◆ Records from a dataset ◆
———
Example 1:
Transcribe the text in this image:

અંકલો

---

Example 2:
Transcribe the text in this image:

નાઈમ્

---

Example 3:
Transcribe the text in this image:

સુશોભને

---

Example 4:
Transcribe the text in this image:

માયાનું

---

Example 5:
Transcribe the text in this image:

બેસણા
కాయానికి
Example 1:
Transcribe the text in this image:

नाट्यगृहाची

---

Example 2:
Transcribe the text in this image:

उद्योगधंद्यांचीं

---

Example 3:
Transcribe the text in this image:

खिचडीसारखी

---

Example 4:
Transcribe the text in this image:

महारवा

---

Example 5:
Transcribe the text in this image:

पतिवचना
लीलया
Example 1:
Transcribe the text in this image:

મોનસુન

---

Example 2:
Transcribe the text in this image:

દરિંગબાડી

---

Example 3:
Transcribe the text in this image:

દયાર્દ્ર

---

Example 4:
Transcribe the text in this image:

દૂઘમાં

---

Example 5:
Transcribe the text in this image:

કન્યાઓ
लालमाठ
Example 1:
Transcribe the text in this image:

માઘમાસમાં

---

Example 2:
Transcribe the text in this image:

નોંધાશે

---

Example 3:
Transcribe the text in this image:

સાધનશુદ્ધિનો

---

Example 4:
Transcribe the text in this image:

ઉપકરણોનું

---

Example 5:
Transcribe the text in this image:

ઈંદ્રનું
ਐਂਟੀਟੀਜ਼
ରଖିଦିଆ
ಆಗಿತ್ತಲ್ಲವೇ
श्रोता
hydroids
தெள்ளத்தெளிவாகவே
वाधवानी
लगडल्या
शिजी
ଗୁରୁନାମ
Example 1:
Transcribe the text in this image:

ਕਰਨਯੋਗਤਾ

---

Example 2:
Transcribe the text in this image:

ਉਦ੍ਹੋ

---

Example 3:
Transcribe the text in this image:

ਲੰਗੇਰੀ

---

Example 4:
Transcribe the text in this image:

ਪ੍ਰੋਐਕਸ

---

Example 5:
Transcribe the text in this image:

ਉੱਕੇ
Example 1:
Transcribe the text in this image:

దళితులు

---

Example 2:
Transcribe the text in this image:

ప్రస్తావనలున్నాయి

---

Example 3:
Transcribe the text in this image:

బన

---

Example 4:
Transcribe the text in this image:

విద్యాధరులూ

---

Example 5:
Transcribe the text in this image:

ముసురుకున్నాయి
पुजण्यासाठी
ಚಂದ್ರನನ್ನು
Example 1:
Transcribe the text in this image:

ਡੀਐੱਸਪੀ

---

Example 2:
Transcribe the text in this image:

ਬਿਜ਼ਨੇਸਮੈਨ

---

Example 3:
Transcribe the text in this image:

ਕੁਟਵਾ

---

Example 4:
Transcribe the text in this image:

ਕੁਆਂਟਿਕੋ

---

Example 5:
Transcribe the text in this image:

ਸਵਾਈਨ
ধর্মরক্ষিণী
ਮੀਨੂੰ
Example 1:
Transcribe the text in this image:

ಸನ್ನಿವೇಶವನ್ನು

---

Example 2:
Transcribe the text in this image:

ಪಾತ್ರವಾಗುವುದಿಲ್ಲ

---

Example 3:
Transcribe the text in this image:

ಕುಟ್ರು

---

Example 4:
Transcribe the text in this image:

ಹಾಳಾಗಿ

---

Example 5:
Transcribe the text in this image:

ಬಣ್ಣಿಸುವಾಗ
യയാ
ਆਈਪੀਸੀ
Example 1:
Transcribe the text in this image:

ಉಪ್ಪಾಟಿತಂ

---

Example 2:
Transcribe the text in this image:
———
◆ Written problem ◆
Express every line of the material, from its first line through the line containing "नाट्यगृहाची", as a JSON list of strings with one string per line. Leave out blank lines, and include nothing past that line.

◆ Result below ◆
[
  "Example 1:",
  "Transcribe the text in this image:",
  "અંકલો",
  "---",
  "Example 2:",
  "Transcribe the text in this image:",
  "નાઈમ્",
  "---",
  "Example 3:",
  "Transcribe the text in this image:",
  "સુશોભને",
  "---",
  "Example 4:",
  "Transcribe the text in this image:",
  "માયાનું",
  "---",
  "Example 5:",
  "Transcribe the text in this image:",
  "બેસણા",
  "కాయానికి",
  "Example 1:",
  "Transcribe the text in this image:",
  "नाट्यगृहाची"
]